10 Famous Captives of American Indians Who Became One With Their Kidnappers

Larry Holzwarth - December 23, 2017

10 Famous Captives of American Indians Who Became One With Their Kidnappers
Three Kiowa warriors around the turn of the 20th century. The Kiowa made war against other tribes and the whites indiscriminately. Boston Public Library

Tehan

Tehan was captured as a young child, probably around the age of five, by the Kiowa Indians and raised into their tribe. Who he was and the circumstances of his capture are both areas of speculation among historians. He was likely born in the mid-1850s either by the Kiowa or another tribe and later traded or sold to the Kiowa.

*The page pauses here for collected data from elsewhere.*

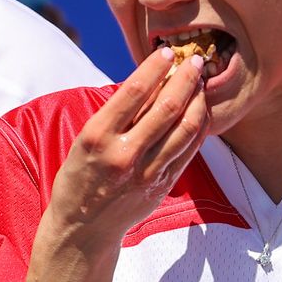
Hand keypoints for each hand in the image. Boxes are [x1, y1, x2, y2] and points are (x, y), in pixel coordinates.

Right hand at [46, 47, 207, 250]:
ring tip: (201, 84)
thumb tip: (151, 80)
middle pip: (167, 107)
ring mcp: (145, 173)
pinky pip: (188, 150)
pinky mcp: (161, 186)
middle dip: (186, 78)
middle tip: (196, 60)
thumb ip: (116, 115)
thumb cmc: (80, 177)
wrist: (83, 230)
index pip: (133, 91)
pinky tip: (200, 112)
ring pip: (184, 129)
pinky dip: (198, 127)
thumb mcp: (85, 140)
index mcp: (98, 136)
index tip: (168, 52)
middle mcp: (123, 154)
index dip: (155, 67)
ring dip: (198, 101)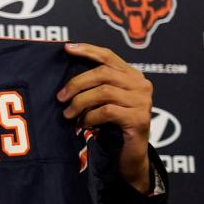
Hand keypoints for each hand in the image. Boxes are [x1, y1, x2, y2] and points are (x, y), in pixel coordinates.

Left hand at [58, 43, 152, 193]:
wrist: (128, 155)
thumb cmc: (111, 125)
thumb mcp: (102, 100)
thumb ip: (94, 85)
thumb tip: (64, 71)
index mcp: (132, 75)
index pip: (108, 56)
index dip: (87, 50)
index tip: (66, 48)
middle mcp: (141, 84)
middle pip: (103, 73)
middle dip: (76, 83)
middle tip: (60, 98)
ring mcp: (143, 102)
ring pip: (104, 92)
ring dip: (80, 102)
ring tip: (69, 114)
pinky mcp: (139, 119)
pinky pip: (107, 111)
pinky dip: (90, 117)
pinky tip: (83, 124)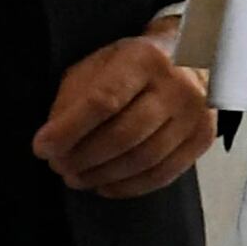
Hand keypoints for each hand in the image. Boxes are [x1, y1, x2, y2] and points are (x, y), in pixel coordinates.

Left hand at [36, 33, 219, 198]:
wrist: (188, 59)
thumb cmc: (134, 64)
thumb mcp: (98, 65)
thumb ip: (75, 98)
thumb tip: (56, 142)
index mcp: (144, 59)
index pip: (103, 101)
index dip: (69, 130)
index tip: (43, 148)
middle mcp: (176, 86)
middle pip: (124, 135)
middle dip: (83, 158)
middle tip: (59, 167)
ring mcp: (195, 114)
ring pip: (143, 159)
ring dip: (103, 175)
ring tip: (77, 177)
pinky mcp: (203, 138)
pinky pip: (163, 173)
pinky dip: (129, 186)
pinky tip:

By the time he was a young man, he was a fully-fledged Kiowa warrior, known as Tehan, which is the Kiowa pronunciation for the area known as Texas. It is likely he was captured by settlers traveling to that destination, with none of the remaining party surviving the raid. He was raised under the tutelage of the medicine man Maman-ti, and committed multiple attacks on white settlers leading up to the Red River War, in which he fought.

He was captured (some say he surrendered in order to return to white society, which seems doubtful) and held prisoner. Kiowa scouts looking for him and other members of his party besieged a supply train supporting the American troops, allowing him to escape. The Kiowa had fortified a position in which Tehan and others now awaited the next move of the troops.

A leader named Big Bow was believed by military leaders to have been the leader of some of the most vicious Kiowa raids. Both Big Bow was aware that Tehan knew of his activities, and was since he was white and thus potentially disloyal, Big Bow killed Tehan in 1875, in order to help keep the magnitude of his crimes secret. At least that was Big Bow’s story. He later told another in which Tehan died of thirst trying to cross the desert alone.

Another story is that Tehan was actually an ordained minister named Griffis, a claim made by the minister himself, with little evidence to support it. The good minister embellished his claim by claiming to have been freed from Kiowa custody by Custer’s attack on Washita Creek. One explanation made by some historians is given the nature of his name, there may have been more than one white captive who fought with the natives under the name Tehan.